EXCERPT:
Most of the film is spent watching one man having all the hope crushed out of him while being gaslit that he’s ‘doing the right thing’; this is what gives it its grit, and makes it a film for adults. But of course George Bailey does realise his dreams. He just doesn’t know it. He dreams of planning ‘modern cities’ and he goes on to build Bailey Park. His dreams focus on the form of infrastructure while his life’s work fulfills its purpose: improving lives.
THIRTEEN
There is a CRASH of cans and bottles, then:
UNCLE BILLY'S VOICE
I'm all right. I'm all right.
This tiny bit of knockabout comedy looks like nothing on the page, but Thomas Mitchell’s delivery makes it unforgettable: ‘I’m al-right! I’m al-right.’
FOURTEEN
MARY
(singing)
”And dance by the light…”
GEORGE
What’s the matter? Oh yeah… yeah…
The film’s structure requires George and Mary to get from ‘school reunion’ to ‘married couple with kids’ in a flash. Faced with this problem Goodrich and Hackett could have used a simple childhood-sweethearts narrative, but instead, brilliantly, they make the romance awkward. In this scene Mary has a whole thing planned, but George is in a bad mood; he is sour, she is furious. It is comedy, character development and a believable love story, all tied up in a bow in a few minutes. It's a beautiful piece of work, and Stewart and Donna Reed - whose part was originally intended for Olivia de Havilland - nail it. The sequence on the phone with Sam Wainwright was the first and only take.

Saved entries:
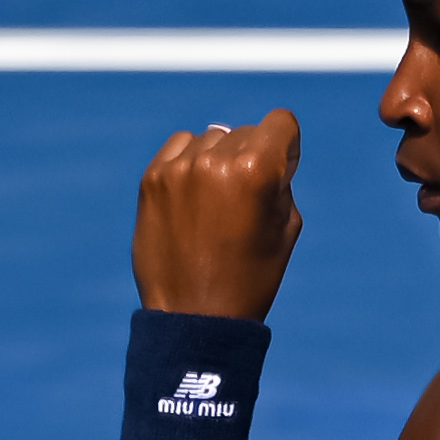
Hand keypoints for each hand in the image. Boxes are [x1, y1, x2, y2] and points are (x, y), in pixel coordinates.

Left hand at [134, 111, 303, 319]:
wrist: (195, 317)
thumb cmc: (250, 277)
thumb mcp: (287, 225)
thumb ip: (280, 178)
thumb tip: (267, 150)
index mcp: (256, 169)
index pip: (280, 122)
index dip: (286, 146)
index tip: (280, 169)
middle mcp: (216, 159)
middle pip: (245, 132)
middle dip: (251, 158)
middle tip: (243, 202)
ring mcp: (180, 168)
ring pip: (212, 138)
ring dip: (219, 160)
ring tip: (214, 205)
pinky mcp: (152, 178)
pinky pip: (179, 147)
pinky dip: (189, 163)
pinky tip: (193, 197)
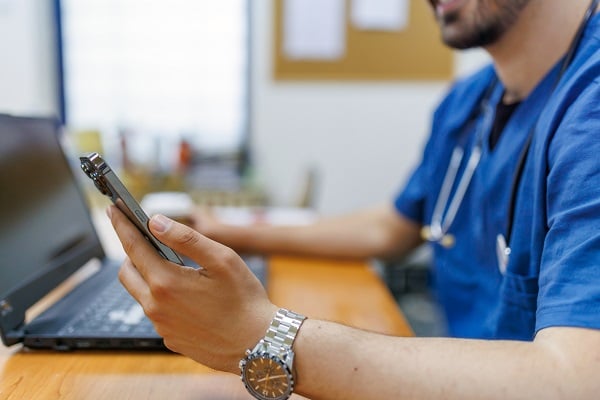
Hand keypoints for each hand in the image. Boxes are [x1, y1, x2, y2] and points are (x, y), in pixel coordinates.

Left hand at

ASSIGNED TASK: Set down the passage of the film commentary word for word, beginning at "Most of the" and stopping after "right. I'm all right.".

EXERCISE SOLUTION:
Most of the film is spent watching one man having all the hope crushed out of him while being gaslit that he’s ‘doing the right thing’; this is what gives it its grit, and makes it a film for adults. But of course George Bailey does realise his dreams. He just doesn’t know it. He dreams of planning ‘modern cities’ and he goes on to build Bailey Park. His dreams focus on the form of infrastructure while his life’s work fulfills its purpose: improving lives.
THIRTEEN
There is a CRASH of cans and bottles, then:
UNCLE BILLY'S VOICE
I'm all right. I'm all right.